IQBG - The IQ Business Group, Inc
- Company type: Private
- Industry: Software
- Headquarters: McLean, Virginia, U.S.
- Area served: Worldwide
- Key people: Eric Wadsworth (Chairman &CEO);
- Number of employees: 100 (2012)
- Website: iqbginc.com

= IQ Business Group =

The iQ Business Group (IQBG) is an American multinational corporation that provides record management software systems. It is headquartered in McLean, Virginia.

The company provides enterprise information management (EIM) to highly-regulated industries and the public sector. The company also specializes in enterprise content management (ECM), records management (RM), business process and customer experience management, information exchange, and discovery systems.

==History==
The company was Founded in 1998 in Virginia.
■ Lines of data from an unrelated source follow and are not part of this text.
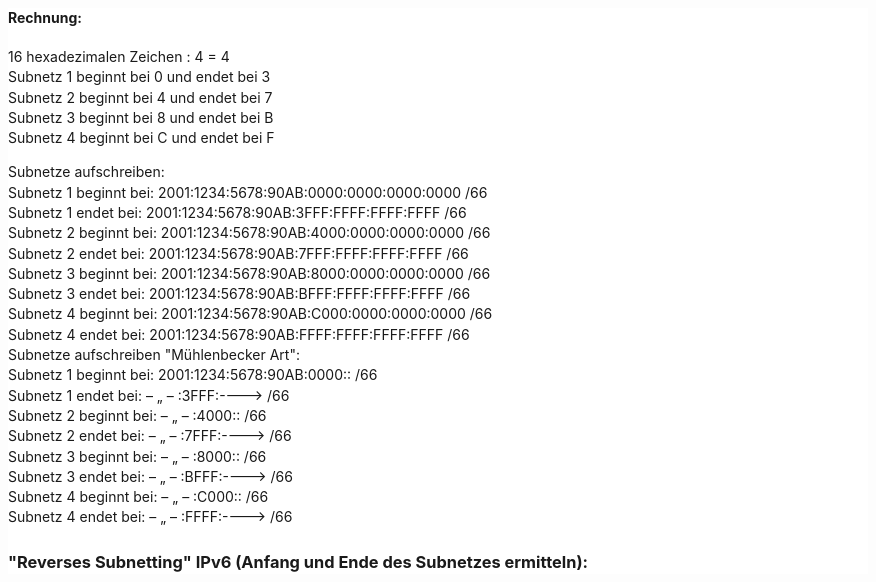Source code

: #### Rechnung&#X3A;

16 hexadezimalen Zeichen &#X3A; 4 = 4  
Subnetz 1 beginnt bei 0 und endet bei 3  
Subnetz 2 beginnt bei 4 und endet bei 7  
Subnetz 3 beginnt bei 8 und endet bei B  
Subnetz 4 beginnt bei C und endet bei F



Subnetze aufschreiben&#X3A;  
Subnetz 1 beginnt bei&#X3A; 2001&#X3A;1234&#X3A;5678&#X3A;90AB&#X3A;0000&#X3A;0000&#X3A;0000&#X3A;0000 /66  
Subnetz 1 endet bei&#X3A; 2001&#X3A;1234&#X3A;5678&#X3A;90AB&#X3A;3FFF&#X3A;FFFF&#X3A;FFFF&#X3A;FFFF /66  
Subnetz 2 beginnt bei&#X3A; 2001&#X3A;1234&#X3A;5678&#X3A;90AB&#X3A;4000&#X3A;0000&#X3A;0000&#X3A;0000 /66  
Subnetz 2 endet bei&#X3A; 2001&#X3A;1234&#X3A;5678&#X3A;90AB&#X3A;7FFF&#X3A;FFFF&#X3A;FFFF&#X3A;FFFF /66  
Subnetz 3 beginnt bei&#X3A; 2001&#X3A;1234&#X3A;5678&#X3A;90AB&#X3A;8000&#X3A;0000&#X3A;0000&#X3A;0000 /66  
Subnetz 3 endet bei&#X3A; 2001&#X3A;1234&#X3A;5678&#X3A;90AB&#X3A;BFFF&#X3A;FFFF&#X3A;FFFF&#X3A;FFFF /66  
Subnetz 4 beginnt bei&#X3A; 2001&#X3A;1234&#X3A;5678&#X3A;90AB&#X3A;C000&#X3A;0000&#X3A;0000&#X3A;0000 /66  
Subnetz 4 endet bei&#X3A; 2001&#X3A;1234&#X3A;5678&#X3A;90AB&#X3A;FFFF&#X3A;FFFF&#X3A;FFFF&#X3A;FFFF /66  
Subnetze aufschreiben "Mühlenbecker Art"&#X3A;  
Subnetz 1 beginnt bei&#X3A; 2001&#X3A;1234&#X3A;5678&#X3A;90AB&#X3A;0000&#X3A;&#X3A; /66  
Subnetz 1 endet bei&#X3A; – „ – &#X3A;3FFF&#X3A;----> /66  
Subnetz 2 beginnt bei&#X3A; – „ – &#X3A;4000&#X3A;&#X3A; /66  
Subnetz 2 endet bei&#X3A; – „ – &#X3A;7FFF&#X3A;----> /66  
Subnetz 3 beginnt bei&#X3A; – „ – &#X3A;8000&#X3A;&#X3A; /66  
Subnetz 3 endet bei&#X3A; – „ – &#X3A;BFFF&#X3A;----> /66  
Subnetz 4 beginnt bei&#X3A; – „ – &#X3A;C000&#X3A;&#X3A; /66  
Subnetz 4 endet bei&#X3A; – „ – &#X3A;FFFF&#X3A;----> /66



### "Reverses Subnetting" IPv6 (Anfang und Ende des Subnetzes ermitteln)&#X3A;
In June 2012, IQBG was awarded a $53 million Software as a Service (Saas) contract from the United States Department of the Interior (DOI) to provide an information governance system. Known as the eMail, Enterprise Records, and Document Management System (eERDMS), the solution developed by the Department and supported by IQBG captures and auto-classifies (stores in folders according to subject) 75 million e-mails per month and drives compliance towards Presidential Directive M-12-18, signed by President Barack Obama in 2011, requiring that “Federal agencies will manage both permanent and temporary email records in an accessible electronic format” by 2016.